▶ **SOURCE EXTRACT**:
**********
I run a 23.10HPL_BENCHMARK with v100。
this is nvidia-smi in docker.
I run it with below code
mpirun -np 1 -mca pml ucx --mca btl ^vader,tcp,openib,uct -x UCX_NET_DEVICES=mlx5_0:1 ./hpl.sh --dat HPL-1GPU.dat --no-multinode --cuda-compat
But I encounter errors like this
================================================================================
HPL-NVIDIA 23.10.0 -- NVIDIA accelerated HPL benchmark -- NVIDIA
================================================================================
HPLinpack 2.1 -- High-Performance Linpack benchmark -- October 26, 2012
Written by A. Petitet and R. Clint Whaley, Innovative Computing Laboratory, UTK
Modified by Piotr Luszczek, Innovative Computing Laboratory, UTK
Modified by Julien Langou, University of Colorado Denver
================================================================================
An explanation of the input/output parameters follows:
T/V : Wall time / encoded variant.
N : The order of the coefficient matrix A.
NB : The partitioning blocking factor.
P : The number of process rows.
Q : The number of process columns.
Time : Time in seconds to solve the linear system.
Gflops : Rate of execution for solving the linear system.
The following parameter values will be used:
N : 92800
NB : 1024
PMAP : Column-major process mapping
P : 1
Q : 1
PFACT : Left
NBMIN : 2
NDIV : 2
RFACT : Left
BCAST : 2ringM
DEPTH : 1
SWAP : Spread-roll (long)
L1 : no-transposed form
U : transposed form
EQUIL : no
ALIGN : 8 double precision words
--------------------------------------------------------------------------------
- The matrix A is randomly generated for each test.
- The following scaled residual check will be computed:
||Ax-b||_oo / ( eps * ( || x ||_oo * || A ||_oo + || b ||_oo ) * N )
- The relative machine precision (eps) is taken to be 1.110223e-16
- Computational tests pass if scaled residuals are less than 16.0
HPL-NVIDIA ignores the following parameters from input file:
* Broadcast parameters
* Panel factorization parameters
* Look-ahead value
* L1 layout
* U layout
* Equilibration parameter
* Memory alignment parameter
HPL-NVIDIA settings from environment variables:
monitor_gpu from environment variable 0
warmup_end_prog from environment variable 5.0
test_loops from environment variable 1
hpl_cfg_cuda_vmm from environment variable 0
Device info:
Peak clock frequency 1380 MHz
SM 70
Number of SMs 80
Total memory available 31.74 GB
canUseHostPointerForRegisteredMem 1
canMapHostMemory 1
[HPL TRACE] cuda_nvshmem_init: max=0.4351 (0) min=0.4351 (0)
**********
▶ **MATERIAL PROVIDED**:
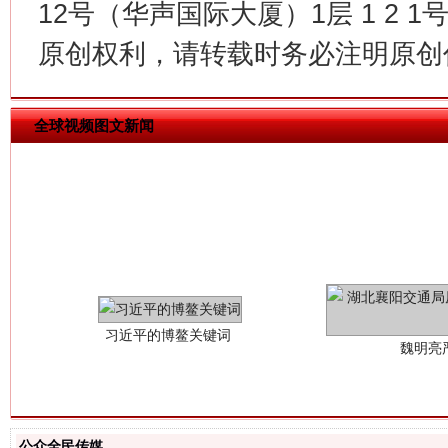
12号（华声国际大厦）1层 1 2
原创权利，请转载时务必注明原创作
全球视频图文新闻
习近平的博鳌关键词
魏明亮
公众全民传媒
**********
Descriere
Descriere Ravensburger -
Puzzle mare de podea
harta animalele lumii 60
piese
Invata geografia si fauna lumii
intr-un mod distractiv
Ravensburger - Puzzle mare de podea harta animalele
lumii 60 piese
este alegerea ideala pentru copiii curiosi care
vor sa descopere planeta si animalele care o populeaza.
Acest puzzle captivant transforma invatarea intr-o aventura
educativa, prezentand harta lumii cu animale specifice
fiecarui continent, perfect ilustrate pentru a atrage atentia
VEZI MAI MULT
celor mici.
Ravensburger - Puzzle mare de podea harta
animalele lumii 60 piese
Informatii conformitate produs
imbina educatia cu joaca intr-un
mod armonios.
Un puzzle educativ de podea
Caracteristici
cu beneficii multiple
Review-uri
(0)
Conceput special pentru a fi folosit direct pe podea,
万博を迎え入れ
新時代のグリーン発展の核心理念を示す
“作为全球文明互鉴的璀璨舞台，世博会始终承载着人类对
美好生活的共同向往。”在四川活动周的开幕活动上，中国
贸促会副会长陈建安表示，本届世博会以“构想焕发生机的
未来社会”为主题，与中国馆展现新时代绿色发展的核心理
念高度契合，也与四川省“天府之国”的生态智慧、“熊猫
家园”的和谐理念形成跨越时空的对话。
**********
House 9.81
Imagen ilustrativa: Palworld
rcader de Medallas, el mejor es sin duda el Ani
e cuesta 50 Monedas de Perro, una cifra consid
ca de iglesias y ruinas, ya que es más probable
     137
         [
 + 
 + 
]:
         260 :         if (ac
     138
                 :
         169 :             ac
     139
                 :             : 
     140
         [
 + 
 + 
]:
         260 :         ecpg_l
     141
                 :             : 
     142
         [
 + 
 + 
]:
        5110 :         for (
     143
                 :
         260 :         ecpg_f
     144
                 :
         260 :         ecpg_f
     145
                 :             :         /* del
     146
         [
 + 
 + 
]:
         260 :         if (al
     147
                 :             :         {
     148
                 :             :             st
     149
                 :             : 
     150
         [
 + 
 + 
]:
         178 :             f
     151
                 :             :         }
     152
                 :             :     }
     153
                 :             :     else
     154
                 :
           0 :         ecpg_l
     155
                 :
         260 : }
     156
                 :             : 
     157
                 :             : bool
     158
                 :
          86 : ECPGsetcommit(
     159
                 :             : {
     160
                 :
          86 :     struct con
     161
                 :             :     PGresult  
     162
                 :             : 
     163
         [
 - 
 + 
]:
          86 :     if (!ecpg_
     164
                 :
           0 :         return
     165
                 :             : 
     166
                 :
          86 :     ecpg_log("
**********
▶ **QUESTIONS ON THE MATERIAL**:
- a) In the HPL post, what total memory does the device info report as available?
- b) Retype the HPL post word for word, from "N : The order" to "solve the linear system.".

▶ **SOLUTIONS PER TASK**:
- a) 31.74 GB

- b)
N : The order of the coefficient matrix A.
NB : The partitioning blocking factor.
P : The number of process rows.
Q : The number of process columns.
Time : Time in seconds to solve the linear system.